Marcus leaves an industry at a crossroads, with new threats from over-the-top players and so-called skinny bundles. The now-former TWC chairman and CEO said the reports of the death of cable are premature.

“My expectation is that we’ve still got runway,” Marcus said. “There is a lot of juice left for things we haven’t tried yet.”

Marcus doesn’t believe OTT players will disappear — he expects more to come on the scene — but he sees the relationship between OTT companies and pay TV evolving. “I think there will be more mixing and matching,” he said. “I’ve been a longstanding believer that over-the-top video is the killer app for the sale of high-speed data, so the guy who has the best Internet pipe is going to benefit.”

Marcus also said the industry may be getting too complicated with the skinny bundle concept and that the most popular offering could be the simplest: a full programming bundle, minus sports networks like ESPN.

“For some customers, if you could reduce their bills by $20, which I think you could be reducing [exclusive] sports, that might be an interesting alternative,” Marcus said.

While Verizon Communications’s attempt to do something similar — its Custom TV package initially didn’t include ESPN — didn’t work out, Marcus said subscribers still could get plenty of sports through broadcast and cable networks like TBS and TNT. “I think someone will try it soon,” he said.

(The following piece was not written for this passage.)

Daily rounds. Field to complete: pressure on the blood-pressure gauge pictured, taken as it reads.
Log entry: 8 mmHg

Marcus also was excited about the evolution of apps like TWCTV, which he sees as the main delivery vehicle for video in the future.

THE FUTURE IS AN APP

“We’ve already moved to a world where the video app replicates our video experience,” he said. “The key is when that becomes the only experience. The only thing that is holding us back on that front is compliance with the FCC.”

Marcus said the Title VI regulatory requirements for closed captioning, emergency alerts, and coding for local PEG channels have held back apps becoming the main vehicle for video delivery. But he said in its New York City IPTV trial, TWC has done just that.

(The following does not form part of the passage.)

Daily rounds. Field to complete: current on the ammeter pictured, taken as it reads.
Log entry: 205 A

Outside the home, programming rights are the main obstacle. But that could change as more operators push for national rights. “I’ve never thought it was very compelling for any of us to launch service over-the-top, but to have customers in our territory have the ability to access what they are already paying for at home when they’re on the road is a very compelling value add,” Marcus said. “Those are two very different things.”

Marcus said he hasn’t decided his next move — over the short term, he may get some sun and spend time driving his kids to school. Being chairman and CEO of Time Warner Cable is a hard act to follow, he said.

“What you don’t want to do is make the next thing a second seat to what you’ve already done,” Marcus said. “You want it to be something you’re excited about. Finding out what that is going to be, the bar is pretty high. Even being under siege for two to three years, it was pretty fun. It was exciting in every way. I was challenged: It drew on everything I had.”